Join the Conversation

9 Comments

  1. “the task force recommended a long-term plan for shared use of Cubberley between the city and the school district and an investment in repairing the center’s aged infrastructure.”

    Well, the chickens finally come home to roost. I am not a big Kevin Skelly detractor as some, but I think his contributions will long be overshadowed by the monumentally bad decision not to use the Measure A funds available to rebuild Cubberly along with improving Gunn, rather than just building extra space at Gunn to expand that campus.

    Measure A was written to quite clearly allow the board discretion to repair rebuild or reopen Cubberly, but after Mr. Skelly arrived, it quickly became clear we would be asked for money again. Chickens…

  2. For years I have wondered why it was so much better to turn Gunn into a monster campus and bus students in adding to the traffic mess at Foothill and Arastedero, when we had another High School campus going to waste and ruin.
    I remember looking over my backyard fence in the 60’s and seeing a thriving campus full of LOCAL AREA students.
    How is Busing and multiple drop-off car trips a BETTER for the environment solution than true local schools?

    Fix the Campus. Design it so it can be easily reconfigured (movable fence) to support any size combination of the 3 school divisions.

  3. Honestly, in the end you’re going to need both Gunn and Paly to be expanded, as well as re-open Cubberly. It won’t be a “one or another” solution. Expanding the existing schools is happening now. Whereas any action on Cubberly couldn’t be taken until after the lease was over anyway.

    Pay me now or pay me later…but the end result will be the same.

  4. I think the shared use is complicated.
    Still, I would knock the crumbling place down entirely (sure needs it) and rebuild it as a wonderful, new up to code high school. IT WAS wonderful as Cubberley HS once upon a time.
    Secondarily, a minor portion of land could be used for community/city purposes. Look, we have the huge new Mitchell Park Community Center right down the street — that should fulfill most “community” needs. I hope they expedite getting that facility open ASAP.

  5. The covenant is not completely obsolete. While Garland may be occupied by a school, it is a private school and there is nothing stopping the school district from selling the site. They have already proven that they are so greedy that they will continue to lease the school space while our neighborhood school enrollment climbs to 550 kids. At the same time, all three middle schools are completely full and Garland could be an easy add-on to Jordan.

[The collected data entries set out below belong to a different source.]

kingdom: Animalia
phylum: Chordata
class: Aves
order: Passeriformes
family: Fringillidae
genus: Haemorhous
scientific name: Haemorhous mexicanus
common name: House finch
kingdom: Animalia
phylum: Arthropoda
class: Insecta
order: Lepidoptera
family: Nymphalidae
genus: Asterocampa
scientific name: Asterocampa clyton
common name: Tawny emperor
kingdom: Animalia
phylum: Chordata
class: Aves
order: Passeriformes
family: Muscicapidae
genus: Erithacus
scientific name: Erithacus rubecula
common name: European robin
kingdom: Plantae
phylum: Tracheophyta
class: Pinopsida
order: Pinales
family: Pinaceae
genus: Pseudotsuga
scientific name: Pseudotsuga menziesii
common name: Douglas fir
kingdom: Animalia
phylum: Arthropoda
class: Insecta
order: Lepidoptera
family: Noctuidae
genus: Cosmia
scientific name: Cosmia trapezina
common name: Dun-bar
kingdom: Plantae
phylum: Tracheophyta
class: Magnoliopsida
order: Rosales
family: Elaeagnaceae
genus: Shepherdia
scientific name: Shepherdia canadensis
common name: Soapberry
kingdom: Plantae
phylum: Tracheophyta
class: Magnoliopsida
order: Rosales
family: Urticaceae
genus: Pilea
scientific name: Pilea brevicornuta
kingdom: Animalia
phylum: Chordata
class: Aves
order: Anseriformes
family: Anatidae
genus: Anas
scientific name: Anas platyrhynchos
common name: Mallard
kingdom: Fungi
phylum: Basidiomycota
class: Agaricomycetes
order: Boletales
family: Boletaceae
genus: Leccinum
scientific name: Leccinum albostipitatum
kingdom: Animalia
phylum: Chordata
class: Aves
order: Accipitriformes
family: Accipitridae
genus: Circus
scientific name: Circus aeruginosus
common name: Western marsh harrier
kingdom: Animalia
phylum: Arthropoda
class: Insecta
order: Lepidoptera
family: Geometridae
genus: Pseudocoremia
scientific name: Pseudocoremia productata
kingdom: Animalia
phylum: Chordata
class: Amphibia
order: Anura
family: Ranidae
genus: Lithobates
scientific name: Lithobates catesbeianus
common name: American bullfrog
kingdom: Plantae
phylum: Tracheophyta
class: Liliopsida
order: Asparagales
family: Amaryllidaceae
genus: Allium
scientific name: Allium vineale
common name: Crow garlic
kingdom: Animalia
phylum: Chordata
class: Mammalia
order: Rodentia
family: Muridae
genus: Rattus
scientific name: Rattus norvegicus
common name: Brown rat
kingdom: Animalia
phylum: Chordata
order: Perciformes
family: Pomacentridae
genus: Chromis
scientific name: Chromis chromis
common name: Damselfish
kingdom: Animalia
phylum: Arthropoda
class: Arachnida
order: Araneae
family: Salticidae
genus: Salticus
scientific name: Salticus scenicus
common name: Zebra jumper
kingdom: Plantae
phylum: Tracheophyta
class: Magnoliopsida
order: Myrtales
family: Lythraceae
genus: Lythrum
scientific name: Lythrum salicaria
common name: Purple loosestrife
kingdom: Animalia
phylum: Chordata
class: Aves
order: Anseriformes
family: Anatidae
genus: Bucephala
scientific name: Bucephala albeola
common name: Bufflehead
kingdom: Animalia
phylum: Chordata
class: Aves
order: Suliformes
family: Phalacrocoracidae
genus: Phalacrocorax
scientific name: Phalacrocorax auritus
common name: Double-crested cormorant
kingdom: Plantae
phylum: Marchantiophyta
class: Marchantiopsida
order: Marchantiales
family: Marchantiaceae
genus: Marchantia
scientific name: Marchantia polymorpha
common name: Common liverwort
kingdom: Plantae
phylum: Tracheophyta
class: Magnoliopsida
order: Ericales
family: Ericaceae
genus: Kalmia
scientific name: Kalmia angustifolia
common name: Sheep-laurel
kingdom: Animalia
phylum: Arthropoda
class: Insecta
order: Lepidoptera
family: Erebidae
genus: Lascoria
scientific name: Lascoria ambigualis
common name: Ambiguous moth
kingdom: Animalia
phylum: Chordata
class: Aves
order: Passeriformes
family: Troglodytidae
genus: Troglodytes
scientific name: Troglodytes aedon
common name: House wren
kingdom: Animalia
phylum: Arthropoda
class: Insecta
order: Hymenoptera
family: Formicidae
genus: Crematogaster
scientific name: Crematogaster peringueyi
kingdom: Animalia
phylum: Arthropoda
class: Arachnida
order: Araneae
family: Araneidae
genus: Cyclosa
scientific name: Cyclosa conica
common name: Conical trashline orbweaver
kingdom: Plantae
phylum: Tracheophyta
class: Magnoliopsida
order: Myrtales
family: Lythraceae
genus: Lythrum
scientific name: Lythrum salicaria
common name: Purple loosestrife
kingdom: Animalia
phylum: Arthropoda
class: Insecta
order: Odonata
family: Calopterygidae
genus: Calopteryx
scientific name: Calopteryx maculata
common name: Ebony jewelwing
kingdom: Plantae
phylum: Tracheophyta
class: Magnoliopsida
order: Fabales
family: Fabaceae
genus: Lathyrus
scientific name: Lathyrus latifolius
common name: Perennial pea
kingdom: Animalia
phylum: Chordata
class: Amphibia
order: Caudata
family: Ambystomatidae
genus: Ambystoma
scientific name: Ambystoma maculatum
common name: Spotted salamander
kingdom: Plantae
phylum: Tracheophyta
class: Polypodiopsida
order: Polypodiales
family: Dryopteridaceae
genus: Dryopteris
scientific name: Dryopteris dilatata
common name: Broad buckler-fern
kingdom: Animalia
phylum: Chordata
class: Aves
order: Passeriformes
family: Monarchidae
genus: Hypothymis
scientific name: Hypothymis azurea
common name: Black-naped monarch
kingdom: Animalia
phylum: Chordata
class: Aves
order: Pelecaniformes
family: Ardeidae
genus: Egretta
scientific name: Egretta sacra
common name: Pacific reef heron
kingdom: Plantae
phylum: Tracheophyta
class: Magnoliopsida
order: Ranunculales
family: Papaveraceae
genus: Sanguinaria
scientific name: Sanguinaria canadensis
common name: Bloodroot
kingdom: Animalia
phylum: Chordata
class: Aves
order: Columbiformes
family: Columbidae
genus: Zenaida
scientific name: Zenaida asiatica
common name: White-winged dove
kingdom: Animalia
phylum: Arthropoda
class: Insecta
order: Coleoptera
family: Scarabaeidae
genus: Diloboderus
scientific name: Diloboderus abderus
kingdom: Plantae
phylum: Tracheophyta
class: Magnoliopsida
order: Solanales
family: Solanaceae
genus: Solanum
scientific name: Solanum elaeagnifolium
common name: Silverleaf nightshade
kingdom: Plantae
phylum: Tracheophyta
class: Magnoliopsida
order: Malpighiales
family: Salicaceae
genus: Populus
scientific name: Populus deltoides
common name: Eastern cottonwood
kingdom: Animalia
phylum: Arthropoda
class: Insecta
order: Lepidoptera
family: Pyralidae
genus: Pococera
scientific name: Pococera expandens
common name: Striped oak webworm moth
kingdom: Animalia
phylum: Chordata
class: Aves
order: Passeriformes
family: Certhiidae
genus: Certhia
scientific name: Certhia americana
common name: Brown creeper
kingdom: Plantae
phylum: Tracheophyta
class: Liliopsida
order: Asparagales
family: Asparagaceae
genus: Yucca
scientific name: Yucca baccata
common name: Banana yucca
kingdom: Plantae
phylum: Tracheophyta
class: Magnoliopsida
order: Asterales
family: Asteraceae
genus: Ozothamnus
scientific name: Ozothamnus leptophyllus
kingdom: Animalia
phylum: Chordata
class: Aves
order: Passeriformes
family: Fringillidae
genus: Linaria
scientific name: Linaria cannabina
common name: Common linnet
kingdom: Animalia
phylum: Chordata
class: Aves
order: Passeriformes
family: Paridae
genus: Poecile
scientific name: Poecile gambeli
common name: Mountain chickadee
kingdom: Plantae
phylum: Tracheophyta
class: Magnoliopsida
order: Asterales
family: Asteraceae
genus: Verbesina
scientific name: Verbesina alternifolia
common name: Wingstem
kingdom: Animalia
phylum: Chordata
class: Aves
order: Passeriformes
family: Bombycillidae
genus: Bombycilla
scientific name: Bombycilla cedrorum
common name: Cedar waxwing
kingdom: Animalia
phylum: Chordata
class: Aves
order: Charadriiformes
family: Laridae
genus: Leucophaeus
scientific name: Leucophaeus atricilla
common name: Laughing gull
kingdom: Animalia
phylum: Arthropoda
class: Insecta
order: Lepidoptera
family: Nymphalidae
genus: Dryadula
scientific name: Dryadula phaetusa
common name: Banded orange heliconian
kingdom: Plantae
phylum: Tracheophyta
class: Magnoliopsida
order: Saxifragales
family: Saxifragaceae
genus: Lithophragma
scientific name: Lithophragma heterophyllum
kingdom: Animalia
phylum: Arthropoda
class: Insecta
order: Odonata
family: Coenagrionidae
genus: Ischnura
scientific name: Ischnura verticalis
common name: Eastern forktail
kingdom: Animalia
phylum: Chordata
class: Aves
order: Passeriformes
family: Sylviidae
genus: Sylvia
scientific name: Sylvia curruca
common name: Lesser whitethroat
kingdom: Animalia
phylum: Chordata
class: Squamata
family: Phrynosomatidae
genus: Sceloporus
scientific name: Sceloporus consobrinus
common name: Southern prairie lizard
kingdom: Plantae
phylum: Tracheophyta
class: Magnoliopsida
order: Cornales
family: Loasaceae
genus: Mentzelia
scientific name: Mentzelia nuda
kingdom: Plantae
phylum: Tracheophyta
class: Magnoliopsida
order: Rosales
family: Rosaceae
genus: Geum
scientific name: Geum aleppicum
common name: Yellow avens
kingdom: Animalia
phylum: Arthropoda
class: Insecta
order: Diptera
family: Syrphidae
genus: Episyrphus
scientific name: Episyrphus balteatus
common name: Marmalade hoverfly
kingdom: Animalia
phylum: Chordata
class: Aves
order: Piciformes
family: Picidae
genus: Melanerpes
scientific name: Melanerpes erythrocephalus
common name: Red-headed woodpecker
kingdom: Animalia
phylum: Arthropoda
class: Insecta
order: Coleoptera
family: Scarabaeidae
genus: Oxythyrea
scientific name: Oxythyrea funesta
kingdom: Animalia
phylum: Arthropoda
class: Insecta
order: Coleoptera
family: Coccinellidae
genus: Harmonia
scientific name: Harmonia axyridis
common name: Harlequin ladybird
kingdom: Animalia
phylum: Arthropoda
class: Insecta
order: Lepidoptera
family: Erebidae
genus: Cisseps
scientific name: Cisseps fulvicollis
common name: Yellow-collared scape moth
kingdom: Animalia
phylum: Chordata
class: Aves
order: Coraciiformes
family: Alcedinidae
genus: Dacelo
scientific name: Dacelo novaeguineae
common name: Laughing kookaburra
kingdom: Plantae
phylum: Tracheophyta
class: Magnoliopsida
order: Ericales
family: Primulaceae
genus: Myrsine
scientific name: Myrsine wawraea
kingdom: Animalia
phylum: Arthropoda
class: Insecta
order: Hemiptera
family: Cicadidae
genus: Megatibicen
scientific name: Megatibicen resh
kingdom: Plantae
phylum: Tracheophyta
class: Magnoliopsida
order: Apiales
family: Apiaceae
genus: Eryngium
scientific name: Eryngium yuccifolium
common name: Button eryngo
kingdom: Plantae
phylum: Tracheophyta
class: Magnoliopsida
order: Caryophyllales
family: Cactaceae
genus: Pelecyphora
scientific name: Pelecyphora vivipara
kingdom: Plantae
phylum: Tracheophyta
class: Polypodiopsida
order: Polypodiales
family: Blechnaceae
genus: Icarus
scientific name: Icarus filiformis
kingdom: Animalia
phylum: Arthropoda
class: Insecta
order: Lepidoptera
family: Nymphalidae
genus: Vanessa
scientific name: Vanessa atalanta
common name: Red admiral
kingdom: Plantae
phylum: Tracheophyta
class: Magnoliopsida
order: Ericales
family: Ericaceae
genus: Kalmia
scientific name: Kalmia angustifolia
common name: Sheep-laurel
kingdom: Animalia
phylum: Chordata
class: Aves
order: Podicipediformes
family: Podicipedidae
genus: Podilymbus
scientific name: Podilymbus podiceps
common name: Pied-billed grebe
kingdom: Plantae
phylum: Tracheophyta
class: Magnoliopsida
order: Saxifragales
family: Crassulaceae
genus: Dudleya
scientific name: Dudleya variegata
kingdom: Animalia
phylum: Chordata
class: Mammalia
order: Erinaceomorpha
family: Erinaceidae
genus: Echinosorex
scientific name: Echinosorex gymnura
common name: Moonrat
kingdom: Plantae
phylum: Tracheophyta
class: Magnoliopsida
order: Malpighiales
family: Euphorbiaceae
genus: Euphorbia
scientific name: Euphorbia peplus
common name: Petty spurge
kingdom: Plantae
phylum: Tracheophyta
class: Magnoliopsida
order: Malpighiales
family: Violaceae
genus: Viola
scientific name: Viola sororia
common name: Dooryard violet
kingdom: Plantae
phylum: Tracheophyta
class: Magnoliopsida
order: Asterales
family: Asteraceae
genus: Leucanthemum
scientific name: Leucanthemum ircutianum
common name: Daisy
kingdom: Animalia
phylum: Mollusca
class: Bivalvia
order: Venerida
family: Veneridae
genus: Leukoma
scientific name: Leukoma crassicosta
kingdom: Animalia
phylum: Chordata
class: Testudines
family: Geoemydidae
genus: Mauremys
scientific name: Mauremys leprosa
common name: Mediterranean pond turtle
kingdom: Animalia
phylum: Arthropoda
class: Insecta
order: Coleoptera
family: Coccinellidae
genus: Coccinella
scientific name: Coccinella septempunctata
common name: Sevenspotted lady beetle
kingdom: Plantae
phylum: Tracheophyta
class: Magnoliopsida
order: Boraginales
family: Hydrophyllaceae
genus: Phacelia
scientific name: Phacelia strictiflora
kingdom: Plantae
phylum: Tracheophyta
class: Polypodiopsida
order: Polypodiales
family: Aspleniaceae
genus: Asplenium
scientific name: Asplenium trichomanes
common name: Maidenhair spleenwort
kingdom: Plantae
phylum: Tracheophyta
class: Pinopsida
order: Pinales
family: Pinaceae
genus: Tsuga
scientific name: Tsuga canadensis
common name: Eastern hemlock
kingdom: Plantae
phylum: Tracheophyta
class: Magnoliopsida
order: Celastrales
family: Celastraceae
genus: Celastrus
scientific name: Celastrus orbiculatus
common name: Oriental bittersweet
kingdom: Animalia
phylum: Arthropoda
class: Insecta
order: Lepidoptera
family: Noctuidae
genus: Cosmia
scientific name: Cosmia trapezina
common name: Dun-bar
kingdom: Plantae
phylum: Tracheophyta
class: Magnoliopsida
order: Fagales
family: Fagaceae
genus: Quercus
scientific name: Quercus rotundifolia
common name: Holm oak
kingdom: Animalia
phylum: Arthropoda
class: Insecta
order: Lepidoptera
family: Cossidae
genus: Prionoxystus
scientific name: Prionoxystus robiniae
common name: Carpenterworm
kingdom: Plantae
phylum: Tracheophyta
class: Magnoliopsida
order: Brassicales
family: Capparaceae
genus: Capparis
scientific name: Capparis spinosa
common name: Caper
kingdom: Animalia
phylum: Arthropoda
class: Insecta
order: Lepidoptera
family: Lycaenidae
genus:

  6. I want to correct one important piece of misinformation in the comments here. The new community center space at the future Mitchell Park Center will NOT “fulfill most community needs.” In fact, it will fill a small fraction of the existing community need. The MP site community space is being designed to the same size as the previous MP center. It will not provide adequate space for community choirs and orchestras, dance programs, cultural outreach, child care, art programs, the extensive athletic programming, senior services, and many other programs that currently reside at Cubberley.

    A shared city/school use is a really good idea that should be actively explored.

    If we lose Cubberley as a community Center, the community service void that will be created will be gigantic. It is very important to understand this.

  7. Dump Cubberley and save 10 million a year. Let the rich school district fend for itself.

    For 10 million a year the City could do lots of good things for lots of people or just save the money.

  8. Once again in the interests of full disclosure I’m a former Midtowner and Cubberley grad (also De Anza RIP /Wilbur grad).

    Should the campus be razed or substantially renovated, I would hope minimally two icons would be saved — “The Totem” (aka the school yearbook as well the ediface in the middle of campus) and the basketball arena (aka “The Presley Pagoda”. If you have to ask who Bud Presley is you were not part of the south Palo scene in the mid 60s).

    Cubberley grads are in their mid 50s to early 70s now—the few still in the Palo Alto area will hopefully voice their opinions to the PASD and help preserve some remnant of the campus.